Excerpt to read:
>>
The network expanded its distribution into the United States in the fall of 1997, at the same time as it expanded to Brazil. The network gained a major coup early on, when it reached an agreement with Sistema Brasileiro de Televisão to produce Jornal do SBT and share its content resources, but it faced difficulties getting cable carriage and with the satellite intended to carry its feed.

During the first quarter of 1998 alone, Telenoticias and fellow CBS Cable-owned channel Eye on People lost a combined $9 million in revenue. In late 1998, CBS sold a 70% interest in the channel to Mexican-based Grupo Medcom, a concern operated by the Serna family; under the deal, CBS continued to provide news content resources through CBS Newspath. Financial problems ultimately trickled into Telenoticias' operations, and by early August 1999, the network filed for Chapter 11 bankruptcy.
<<
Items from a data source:
>>
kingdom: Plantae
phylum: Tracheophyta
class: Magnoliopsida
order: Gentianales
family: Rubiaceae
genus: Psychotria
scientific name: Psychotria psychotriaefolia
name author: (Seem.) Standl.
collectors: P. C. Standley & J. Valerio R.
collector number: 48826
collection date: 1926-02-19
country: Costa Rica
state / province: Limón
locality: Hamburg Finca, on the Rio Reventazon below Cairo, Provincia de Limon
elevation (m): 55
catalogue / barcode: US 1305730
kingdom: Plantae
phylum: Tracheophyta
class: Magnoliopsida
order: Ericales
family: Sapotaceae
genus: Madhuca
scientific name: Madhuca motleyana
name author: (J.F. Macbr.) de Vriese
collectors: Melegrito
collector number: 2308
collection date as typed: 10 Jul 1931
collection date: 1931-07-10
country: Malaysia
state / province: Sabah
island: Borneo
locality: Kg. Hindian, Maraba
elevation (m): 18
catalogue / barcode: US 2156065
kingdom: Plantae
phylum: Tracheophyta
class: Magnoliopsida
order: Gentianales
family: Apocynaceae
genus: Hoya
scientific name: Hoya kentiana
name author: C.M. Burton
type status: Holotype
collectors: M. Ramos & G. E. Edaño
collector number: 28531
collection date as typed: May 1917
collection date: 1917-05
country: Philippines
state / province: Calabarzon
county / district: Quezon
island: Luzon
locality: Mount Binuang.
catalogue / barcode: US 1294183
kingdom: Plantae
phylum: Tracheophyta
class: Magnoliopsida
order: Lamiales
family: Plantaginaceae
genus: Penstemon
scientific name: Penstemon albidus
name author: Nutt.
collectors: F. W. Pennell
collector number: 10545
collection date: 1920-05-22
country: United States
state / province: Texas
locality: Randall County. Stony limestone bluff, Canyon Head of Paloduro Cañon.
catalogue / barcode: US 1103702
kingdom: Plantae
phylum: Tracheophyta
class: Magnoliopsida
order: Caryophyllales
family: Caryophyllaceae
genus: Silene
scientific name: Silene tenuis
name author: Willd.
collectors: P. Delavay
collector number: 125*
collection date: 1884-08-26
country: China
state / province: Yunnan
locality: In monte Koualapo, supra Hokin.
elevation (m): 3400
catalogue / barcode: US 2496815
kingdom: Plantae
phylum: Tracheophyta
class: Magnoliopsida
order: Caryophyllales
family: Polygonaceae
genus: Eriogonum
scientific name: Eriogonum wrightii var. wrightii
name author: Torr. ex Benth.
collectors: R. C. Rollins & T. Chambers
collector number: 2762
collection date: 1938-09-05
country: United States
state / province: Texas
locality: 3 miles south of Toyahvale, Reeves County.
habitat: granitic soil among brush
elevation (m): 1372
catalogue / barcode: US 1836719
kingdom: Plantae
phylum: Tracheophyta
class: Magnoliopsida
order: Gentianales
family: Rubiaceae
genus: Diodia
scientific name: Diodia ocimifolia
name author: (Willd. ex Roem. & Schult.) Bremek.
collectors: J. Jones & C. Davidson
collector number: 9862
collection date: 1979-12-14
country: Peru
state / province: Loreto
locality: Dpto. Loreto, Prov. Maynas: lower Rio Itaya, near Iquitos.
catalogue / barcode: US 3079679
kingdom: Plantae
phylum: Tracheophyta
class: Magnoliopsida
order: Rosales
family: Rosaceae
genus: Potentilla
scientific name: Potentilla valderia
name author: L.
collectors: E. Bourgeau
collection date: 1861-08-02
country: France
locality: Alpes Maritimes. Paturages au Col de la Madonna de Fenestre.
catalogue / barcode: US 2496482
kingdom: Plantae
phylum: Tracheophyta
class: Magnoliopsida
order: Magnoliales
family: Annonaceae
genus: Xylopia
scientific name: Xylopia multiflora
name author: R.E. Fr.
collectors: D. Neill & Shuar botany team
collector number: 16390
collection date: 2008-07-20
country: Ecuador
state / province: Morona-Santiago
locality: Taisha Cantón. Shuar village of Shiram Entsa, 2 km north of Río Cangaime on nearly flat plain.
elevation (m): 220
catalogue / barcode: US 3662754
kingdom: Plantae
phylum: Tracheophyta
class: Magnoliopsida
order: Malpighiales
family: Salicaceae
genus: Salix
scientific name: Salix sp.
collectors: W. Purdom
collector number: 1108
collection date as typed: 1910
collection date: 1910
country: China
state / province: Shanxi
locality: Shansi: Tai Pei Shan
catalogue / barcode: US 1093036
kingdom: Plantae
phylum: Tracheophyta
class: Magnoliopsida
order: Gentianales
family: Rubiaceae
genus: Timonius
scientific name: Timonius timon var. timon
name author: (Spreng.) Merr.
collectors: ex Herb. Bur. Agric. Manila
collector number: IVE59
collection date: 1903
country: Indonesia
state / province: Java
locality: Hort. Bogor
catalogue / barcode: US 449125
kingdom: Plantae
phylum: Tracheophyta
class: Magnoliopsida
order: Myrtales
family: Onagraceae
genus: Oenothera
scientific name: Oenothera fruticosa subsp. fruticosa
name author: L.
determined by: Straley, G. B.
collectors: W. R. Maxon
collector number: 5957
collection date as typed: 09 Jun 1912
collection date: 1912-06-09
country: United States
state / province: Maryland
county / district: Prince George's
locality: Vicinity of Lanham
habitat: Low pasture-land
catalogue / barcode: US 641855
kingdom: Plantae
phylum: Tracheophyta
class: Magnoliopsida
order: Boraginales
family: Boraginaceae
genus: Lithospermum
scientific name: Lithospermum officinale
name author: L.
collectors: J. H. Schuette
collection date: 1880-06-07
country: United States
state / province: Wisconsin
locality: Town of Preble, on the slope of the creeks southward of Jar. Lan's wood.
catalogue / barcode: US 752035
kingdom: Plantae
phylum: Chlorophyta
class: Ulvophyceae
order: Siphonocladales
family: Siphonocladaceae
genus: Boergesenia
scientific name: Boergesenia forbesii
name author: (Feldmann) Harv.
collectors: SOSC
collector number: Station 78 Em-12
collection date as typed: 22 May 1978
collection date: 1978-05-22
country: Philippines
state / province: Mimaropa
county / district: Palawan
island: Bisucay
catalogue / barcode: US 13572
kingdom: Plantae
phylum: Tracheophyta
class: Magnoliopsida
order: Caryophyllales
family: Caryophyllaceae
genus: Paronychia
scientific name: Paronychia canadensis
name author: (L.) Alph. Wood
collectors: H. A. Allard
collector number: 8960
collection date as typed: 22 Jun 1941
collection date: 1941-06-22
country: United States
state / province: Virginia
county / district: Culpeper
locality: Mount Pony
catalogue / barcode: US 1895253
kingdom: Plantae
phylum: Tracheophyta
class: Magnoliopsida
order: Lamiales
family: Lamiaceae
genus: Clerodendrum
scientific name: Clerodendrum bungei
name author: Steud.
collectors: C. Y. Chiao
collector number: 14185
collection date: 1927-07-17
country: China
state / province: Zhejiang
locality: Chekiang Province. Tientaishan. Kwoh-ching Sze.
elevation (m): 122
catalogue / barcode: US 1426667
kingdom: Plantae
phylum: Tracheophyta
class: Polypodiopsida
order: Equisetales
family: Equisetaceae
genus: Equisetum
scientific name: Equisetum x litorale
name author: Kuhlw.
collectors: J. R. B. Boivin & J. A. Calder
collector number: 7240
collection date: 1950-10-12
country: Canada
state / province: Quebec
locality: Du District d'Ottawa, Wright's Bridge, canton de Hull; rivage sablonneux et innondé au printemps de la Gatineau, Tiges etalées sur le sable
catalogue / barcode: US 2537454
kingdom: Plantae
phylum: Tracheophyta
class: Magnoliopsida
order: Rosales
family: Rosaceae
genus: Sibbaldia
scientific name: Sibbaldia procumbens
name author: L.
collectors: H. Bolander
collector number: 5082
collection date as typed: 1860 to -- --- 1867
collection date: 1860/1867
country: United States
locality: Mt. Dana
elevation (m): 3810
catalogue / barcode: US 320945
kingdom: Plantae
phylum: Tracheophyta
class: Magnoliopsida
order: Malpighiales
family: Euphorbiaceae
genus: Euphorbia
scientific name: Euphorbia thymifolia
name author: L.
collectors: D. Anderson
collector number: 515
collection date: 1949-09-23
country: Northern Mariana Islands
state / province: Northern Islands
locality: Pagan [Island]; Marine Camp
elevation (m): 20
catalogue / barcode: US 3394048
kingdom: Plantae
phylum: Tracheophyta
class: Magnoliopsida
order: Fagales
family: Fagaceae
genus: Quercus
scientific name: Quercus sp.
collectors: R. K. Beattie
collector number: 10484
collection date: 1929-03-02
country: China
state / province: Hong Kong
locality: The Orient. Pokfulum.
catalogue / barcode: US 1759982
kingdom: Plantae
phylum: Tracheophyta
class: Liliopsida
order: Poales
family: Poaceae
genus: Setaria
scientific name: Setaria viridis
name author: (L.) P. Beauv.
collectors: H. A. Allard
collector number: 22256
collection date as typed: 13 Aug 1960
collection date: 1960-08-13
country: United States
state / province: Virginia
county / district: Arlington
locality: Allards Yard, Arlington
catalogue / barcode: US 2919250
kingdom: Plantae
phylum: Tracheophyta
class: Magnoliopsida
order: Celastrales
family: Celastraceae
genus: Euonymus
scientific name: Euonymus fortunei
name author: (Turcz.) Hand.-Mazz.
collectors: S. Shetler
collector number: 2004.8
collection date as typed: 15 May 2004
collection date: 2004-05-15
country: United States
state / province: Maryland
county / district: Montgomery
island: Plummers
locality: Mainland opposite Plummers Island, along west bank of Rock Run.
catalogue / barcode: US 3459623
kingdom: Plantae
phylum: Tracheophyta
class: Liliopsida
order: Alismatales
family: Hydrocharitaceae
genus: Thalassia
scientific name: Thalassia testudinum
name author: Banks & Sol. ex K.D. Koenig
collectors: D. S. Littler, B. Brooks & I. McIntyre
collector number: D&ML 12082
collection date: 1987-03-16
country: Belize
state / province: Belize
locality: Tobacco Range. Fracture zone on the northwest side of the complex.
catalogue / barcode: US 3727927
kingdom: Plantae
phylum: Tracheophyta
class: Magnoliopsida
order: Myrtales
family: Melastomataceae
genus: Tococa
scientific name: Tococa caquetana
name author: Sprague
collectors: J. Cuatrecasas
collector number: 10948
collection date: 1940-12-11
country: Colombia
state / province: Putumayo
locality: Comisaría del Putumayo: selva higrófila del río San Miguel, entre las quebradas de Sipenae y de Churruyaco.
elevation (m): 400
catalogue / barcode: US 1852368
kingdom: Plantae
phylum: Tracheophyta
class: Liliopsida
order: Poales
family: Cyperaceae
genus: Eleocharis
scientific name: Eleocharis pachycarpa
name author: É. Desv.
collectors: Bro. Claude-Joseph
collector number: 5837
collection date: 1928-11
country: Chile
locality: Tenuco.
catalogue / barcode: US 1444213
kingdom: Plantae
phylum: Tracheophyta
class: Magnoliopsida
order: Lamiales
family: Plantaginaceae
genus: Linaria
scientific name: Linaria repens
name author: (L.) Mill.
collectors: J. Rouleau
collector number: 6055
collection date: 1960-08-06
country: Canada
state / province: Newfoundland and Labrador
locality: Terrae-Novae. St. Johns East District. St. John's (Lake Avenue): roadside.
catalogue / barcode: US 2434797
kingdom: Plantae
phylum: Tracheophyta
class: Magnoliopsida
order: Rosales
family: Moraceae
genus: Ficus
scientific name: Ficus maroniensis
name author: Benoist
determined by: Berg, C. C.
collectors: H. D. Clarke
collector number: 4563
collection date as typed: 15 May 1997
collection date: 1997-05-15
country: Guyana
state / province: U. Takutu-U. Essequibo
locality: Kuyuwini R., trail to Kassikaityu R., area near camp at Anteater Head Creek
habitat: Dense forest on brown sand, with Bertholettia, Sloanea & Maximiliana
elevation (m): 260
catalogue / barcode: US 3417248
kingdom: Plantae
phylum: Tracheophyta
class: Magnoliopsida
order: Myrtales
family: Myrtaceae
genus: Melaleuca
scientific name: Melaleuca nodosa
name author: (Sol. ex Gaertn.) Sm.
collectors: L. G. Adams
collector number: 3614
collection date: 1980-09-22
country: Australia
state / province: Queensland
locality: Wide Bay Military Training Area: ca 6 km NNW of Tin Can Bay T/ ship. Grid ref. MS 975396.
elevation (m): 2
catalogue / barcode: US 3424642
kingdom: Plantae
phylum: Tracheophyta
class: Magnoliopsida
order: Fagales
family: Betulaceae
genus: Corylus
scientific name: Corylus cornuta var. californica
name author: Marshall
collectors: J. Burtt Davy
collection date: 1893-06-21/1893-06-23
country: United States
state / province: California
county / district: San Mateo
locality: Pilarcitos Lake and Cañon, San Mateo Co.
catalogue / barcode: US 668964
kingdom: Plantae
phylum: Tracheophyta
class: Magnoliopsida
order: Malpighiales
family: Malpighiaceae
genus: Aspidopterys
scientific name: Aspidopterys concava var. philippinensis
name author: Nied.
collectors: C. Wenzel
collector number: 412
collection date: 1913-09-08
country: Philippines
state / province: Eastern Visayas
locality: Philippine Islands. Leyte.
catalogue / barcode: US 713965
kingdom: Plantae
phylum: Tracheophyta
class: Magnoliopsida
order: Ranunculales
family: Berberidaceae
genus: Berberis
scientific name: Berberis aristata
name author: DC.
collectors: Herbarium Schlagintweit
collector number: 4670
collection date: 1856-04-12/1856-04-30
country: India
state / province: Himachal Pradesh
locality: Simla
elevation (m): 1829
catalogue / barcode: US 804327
<<
Using the information:
1. Could you reproduce the Telenoticias passage word for word, starting at "The network expanded" and ending at "Chapter 11 bankruptcy."?
2. What comes next in the account of Telenoticias? Continue it from where it stops.

Responses in order:
1.
The network expanded its distribution into the United States in the fall of 1997, at the same time as it expanded to Brazil. The network gained a major coup early on, when it reached an agreement with Sistema Brasileiro de Televisão to produce Jornal do SBT and share its content resources, but it faced difficulties getting cable carriage and with the satellite intended to carry its feed.

During the first quarter of 1998 alone, Telenoticias and fellow CBS Cable-owned channel Eye on People lost a combined $9 million in revenue. In late 1998, CBS sold a 70% interest in the channel to Mexican-based Grupo Medcom, a concern operated by the Serna family; under the deal, CBS continued to provide news content resources through CBS Newspath. Financial problems ultimately trickled into Telenoticias' operations, and by early August 1999, the network filed for Chapter 11 bankruptcy.

2.
CBS sold its stake in Telenoticias to Sony Pictures Entertainment and Liberty Media in February 2000 for $2.35 million; the deal was approved in federal bankruptcy court, placing Telenoticias back under the auspices of Telemundo, which Sony and Liberty acquired months after Telenoticias' sale to CBS.

===Reformatting as Telemundo Internacional===

In September 2000, the network changed its name to Telemundo Internacional, abandoning its original focus as a news channel to convert into a bilingual general entertainment network. At that time, the rebranded network began airing programs from the Telemundo broadcast network and later, its sister cable channel mun2; it also carried some shows produced by the Telemundo Internacional production division, such as the talk shows Hoy en América ("Today in America") and América en vivo ("America Live") as well as four daily newscasts – some of which were rebroadcast on Telemundo, including a Mexico City-based late-night program Noticiero Telemundo Internacional (which ran on the Telemundo network until its cancellation in 2011, and aired as a substitute for local newscasts on some of the network's broadcast affiliates). Senior anchor Marian de la Fuente was the last anchor to also serve as the managing editor for its news operation.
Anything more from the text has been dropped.